▶ [TEXT SHOWN]
········

In the heightened atmosphere of religious extremism and suspicion prevalent in the royal council, Tendilla continued to use the historicist and eclectic arguments fashionable in his youth. He seems never to have realized how ineffectual this type of argument had become, nor did he ever recognize the irony of using a Jewish source to argue Christian religious issues. For Tendilla, the Roman model was still the best; and he was as incapable of adopting the new styles as he was of adopting the letrados' theories.

The most enduring example of Mendoza adaptation to the northern styles entering Castile was their taste for Flemish architecture. The structures built by the admiral and Santillana were typical of fifteenth-century Castilian architecture: they are built around a central open courtyard; the walls are plain and finished with ashlars; and the exterior walls are designed to functional, not esthetic, standards. The doors, windows, and other apertures are placed for functional convenience, and from the outside of the building appear haphazardly arranged; decoration is superficially applied to the wall surface immediately above the entrance but to no other portion of the wall; and all the apertures are designed with a strong, fortresslike simplicity. Neither the apertures nor the decoration give any indication of the number or levels of the interior floors. The beauty of these buildings is in their massive but pleasing proportions and their tasteful balance between rectangular walls and circular towers. Decoration is almost negligible as an esthetic factor in this style.

From 1475 to 1512, Santillana's children and grandchildren engaged in large-scale building projects; and the structures they put up have survived as the outstanding (and earliest) examples of a new Flemish style so closely associated with the reign of the Catholic Monarchs that it has popularly been called "Isabelline."(27) The first and second dukes of Infantado built a fortress-palace at Real de Manzanares which illustrates the changing architectural tastes of the Mendoza family.(28) The first Infantado constructed the building in two phases: in the first, the fortress itself was built, with the typical single entry, smooth walls, [189] irregularly placed apertures, and harmoniously proportioned rectangular walls and circular towers; in the second, Infantado must have employed Italian stonemasons, for the smaller towers of this later phase are finished in a pattern of decorative half-spheres typical of Bolognese workmanship. Italian workmen were probably also responsible for the graceful cornice and parapet surmounting the walls and towers. The third and final phase of the construction was carried out after 1480 by the second Infantado, who added the large main tower and enclosed a portion of the parapet to form an airy covered gallery. The main tower is hexagonal, and the gallery has windows with stone frames carved in the shape of ogive arches. All the work of this final phase must have been the work of Flemish artists: it is delicate, graceful, flamboyant, and depends upon decoration for its esthetic impact.

The first building constructed entirely in the new Flemish style was the Palacio del Infantado in Guadalajara. The first Infantado razed the old family residences to build the present palace, a three-story structure built around a central square patio, which is circumscribed by a two-story gallery. The major innovation lies in the design of the patio's columns, arches, and balustrades and in the design and decoration of the façade. The arches of the patio are shaped like flamboyant trefoils and decorated, like the balustrades, with plaster and stone, carved and molded into intricate leaves, flowers, animals, and vines. The fifteenth-century columns are fluted in a spiral design, and both the fluting and the capitals are decorated with leafy vines, so that the impression is that the patio is encircled by trees whose leafy branches and trunks are entwined with vines. The Palacio del Infantado is the finest example of what has aptly been called "gothique délirant," combining the graceful curves of nature in its decorative elements with the severe simplicity of the ashlars and structural elements.(29)

········

▶ [SUPPLIED ENTRIES]

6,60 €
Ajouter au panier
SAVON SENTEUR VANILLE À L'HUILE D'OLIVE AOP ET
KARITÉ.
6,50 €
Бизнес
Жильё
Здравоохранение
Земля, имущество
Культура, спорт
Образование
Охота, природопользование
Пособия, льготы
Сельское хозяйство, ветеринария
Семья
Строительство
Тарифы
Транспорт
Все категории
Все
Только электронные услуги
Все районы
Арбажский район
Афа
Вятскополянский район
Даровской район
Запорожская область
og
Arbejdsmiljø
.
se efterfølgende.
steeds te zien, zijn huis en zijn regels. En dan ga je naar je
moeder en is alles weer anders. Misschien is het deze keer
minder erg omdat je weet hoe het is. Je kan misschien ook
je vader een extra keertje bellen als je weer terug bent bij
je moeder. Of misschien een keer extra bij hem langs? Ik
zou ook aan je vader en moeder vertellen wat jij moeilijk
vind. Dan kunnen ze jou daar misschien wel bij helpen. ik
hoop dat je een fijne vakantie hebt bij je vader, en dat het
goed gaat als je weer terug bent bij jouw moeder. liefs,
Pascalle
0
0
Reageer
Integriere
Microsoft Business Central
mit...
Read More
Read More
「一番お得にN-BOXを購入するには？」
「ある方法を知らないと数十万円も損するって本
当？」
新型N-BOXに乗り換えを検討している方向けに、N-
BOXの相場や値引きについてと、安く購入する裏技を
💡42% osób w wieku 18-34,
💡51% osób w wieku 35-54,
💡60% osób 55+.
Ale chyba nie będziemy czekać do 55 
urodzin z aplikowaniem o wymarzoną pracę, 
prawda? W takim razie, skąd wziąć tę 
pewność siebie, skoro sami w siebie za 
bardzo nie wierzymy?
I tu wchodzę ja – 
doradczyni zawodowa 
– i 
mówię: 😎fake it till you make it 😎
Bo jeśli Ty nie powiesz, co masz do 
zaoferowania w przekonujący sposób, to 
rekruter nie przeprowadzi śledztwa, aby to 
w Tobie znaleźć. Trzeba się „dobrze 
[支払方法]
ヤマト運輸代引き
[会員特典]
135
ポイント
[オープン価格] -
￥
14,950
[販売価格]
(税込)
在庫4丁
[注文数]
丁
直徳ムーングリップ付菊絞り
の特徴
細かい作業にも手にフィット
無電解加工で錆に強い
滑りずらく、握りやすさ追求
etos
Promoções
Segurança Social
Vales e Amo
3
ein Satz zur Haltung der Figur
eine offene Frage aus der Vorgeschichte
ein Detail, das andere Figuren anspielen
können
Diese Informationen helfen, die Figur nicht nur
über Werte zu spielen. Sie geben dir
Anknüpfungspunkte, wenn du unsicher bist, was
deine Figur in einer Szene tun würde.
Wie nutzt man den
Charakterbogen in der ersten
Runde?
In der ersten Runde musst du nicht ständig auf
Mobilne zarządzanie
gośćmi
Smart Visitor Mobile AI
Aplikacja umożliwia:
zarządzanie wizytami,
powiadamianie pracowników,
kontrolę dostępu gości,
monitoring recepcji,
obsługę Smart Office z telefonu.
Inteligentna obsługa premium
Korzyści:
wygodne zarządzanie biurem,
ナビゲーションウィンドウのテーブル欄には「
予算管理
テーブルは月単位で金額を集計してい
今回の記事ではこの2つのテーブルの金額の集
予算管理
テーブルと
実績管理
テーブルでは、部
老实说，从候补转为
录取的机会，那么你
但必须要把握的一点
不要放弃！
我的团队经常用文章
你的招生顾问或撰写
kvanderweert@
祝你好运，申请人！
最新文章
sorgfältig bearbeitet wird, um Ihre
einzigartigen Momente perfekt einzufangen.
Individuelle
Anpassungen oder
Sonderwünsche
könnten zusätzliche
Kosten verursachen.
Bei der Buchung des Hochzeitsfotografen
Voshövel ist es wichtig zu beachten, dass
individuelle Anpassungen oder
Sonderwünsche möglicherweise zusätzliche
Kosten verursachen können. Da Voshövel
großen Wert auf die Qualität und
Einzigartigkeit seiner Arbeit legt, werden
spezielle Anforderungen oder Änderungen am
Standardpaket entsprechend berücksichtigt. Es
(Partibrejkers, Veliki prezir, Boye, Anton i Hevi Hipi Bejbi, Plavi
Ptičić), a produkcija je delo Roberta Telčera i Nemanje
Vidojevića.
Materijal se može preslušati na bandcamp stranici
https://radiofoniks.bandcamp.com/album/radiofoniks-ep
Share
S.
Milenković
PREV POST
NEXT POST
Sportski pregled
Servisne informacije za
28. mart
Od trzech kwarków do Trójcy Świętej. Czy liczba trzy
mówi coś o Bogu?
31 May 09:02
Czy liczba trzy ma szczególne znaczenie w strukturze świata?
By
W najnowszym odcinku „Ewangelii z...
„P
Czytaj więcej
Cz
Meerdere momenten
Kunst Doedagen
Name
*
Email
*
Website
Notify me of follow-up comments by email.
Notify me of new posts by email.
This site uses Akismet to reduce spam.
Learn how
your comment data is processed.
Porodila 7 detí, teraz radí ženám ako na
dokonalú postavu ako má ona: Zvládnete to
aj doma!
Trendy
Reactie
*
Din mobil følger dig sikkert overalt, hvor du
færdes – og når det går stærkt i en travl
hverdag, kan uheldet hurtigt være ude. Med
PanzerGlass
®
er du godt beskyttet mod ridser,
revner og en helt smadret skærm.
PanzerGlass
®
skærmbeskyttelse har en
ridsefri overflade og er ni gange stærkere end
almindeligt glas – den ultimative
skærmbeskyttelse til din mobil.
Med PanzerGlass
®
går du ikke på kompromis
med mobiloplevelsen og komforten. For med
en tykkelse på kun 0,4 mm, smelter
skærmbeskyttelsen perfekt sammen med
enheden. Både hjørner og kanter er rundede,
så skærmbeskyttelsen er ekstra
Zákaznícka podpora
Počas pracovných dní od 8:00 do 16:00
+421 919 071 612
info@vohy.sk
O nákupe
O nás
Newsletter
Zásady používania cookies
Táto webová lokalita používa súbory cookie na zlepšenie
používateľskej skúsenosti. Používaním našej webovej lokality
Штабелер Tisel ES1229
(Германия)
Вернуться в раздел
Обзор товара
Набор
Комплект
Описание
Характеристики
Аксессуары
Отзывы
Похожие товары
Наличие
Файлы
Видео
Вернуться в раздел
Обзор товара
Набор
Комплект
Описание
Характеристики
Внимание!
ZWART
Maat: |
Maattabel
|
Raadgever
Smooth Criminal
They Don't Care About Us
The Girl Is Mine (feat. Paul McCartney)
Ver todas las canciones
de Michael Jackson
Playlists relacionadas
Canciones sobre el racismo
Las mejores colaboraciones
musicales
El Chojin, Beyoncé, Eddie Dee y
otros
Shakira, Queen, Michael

········

▶ [TASK LIST]
[1] In the text on the Mendoza family, what shape is the main tower of the fortress-palace at Real de Manzanares?
[2] Quote the text on the Mendoza family, beginning at the words "In the heightened" and stopping after "the letrados' theories.".
The lines have no part in this work.

▶ [RESULTS OF THE EXERCISE]
[1] It is hexagonal.

[2]
In the heightened atmosphere of religious extremism and suspicion prevalent in the royal council, Tendilla continued to use the historicist and eclectic arguments fashionable in his youth. He seems never to have realized how ineffectual this type of argument had become, nor did he ever recognize the irony of using a Jewish source to argue Christian religious issues. For Tendilla, the Roman model was still the best; and he was as incapable of adopting the new styles as he was of adopting the letrados' theories.